> _Exercise input_:
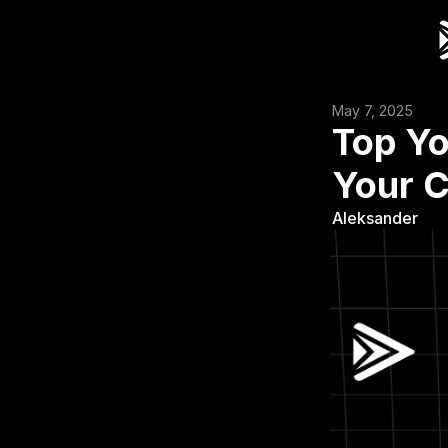
May 7, 2025
Top Yo
Your 
Aleksander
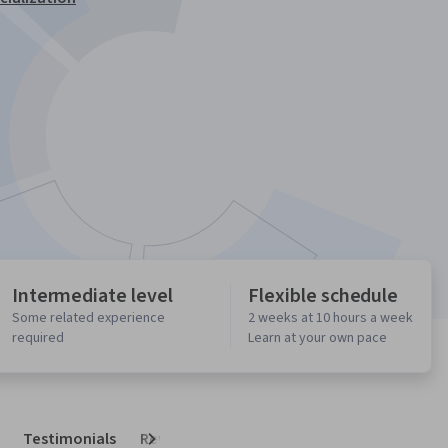
Intermediate level
Flexible schedule
Some related experience
2 weeks at 10 hours a week
required
Learn at your own pace
Testimonials
Reviews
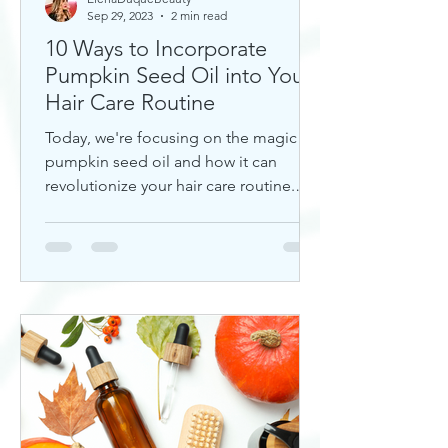
Sep 29, 2023
2 min read
10 Ways to Incorporate
Pumpkin Seed Oil into Your
Hair Care Routine
Today, we're focusing on the magic of
pumpkin seed oil and how it can
revolutionize your hair care routine.
This nutrient-rich oil is a hidd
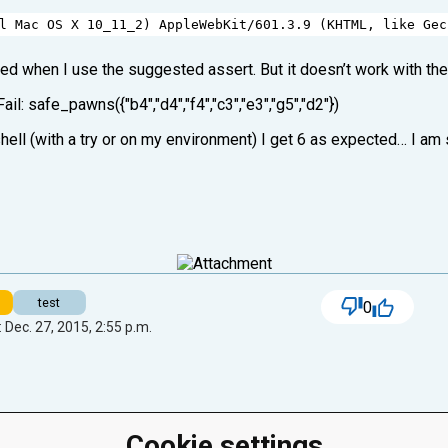
l
Mac
OS
X
10_11_2
) 
AppleWebKit
/
601.3.9
 (
KHTML
, 
like
Gec
eed when I use the suggested assert. But it doesn’t work with th
 Fail: safe_pawns({"b4","d4","f4","c3","e3","g5","d2"})
ell (with a try or on my environment) I get 6 as expected… I am 
test
0
 Dec. 27, 2015, 2:55 p.m.
Cookie settings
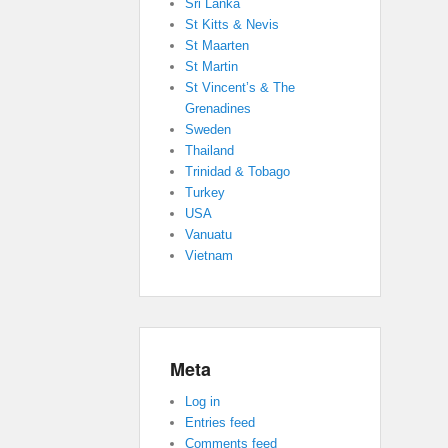
Sri Lanka
St Kitts & Nevis
St Maarten
St Martin
St Vincent’s & The
Grenadines
Sweden
Thailand
Trinidad & Tobago
Turkey
USA
Vanuatu
Vietnam
Meta
Log in
Entries feed
Comments feed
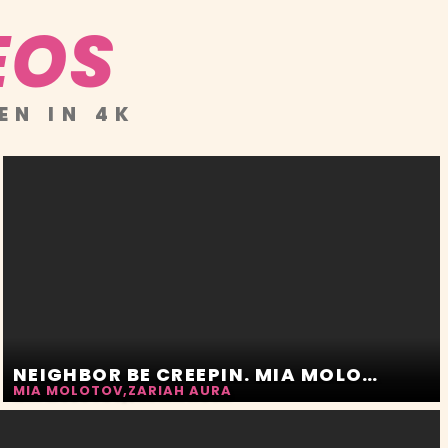
EOS
EN IN 4K
NEIGHBOR BE CREEPIN. MIA MOLOTOV AND ZARIAH AURA
MIA MOLOTOV
,
ZARIAH AURA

> _Aim of the exercise_: Lines containing the word "ZARIAH" are to be pulled from the records and copied.

> _Exercise answer_:
NEIGHBOR BE CREEPIN. MIA MOLOTOV AND ZARIAH AURA
ZARIAH AURA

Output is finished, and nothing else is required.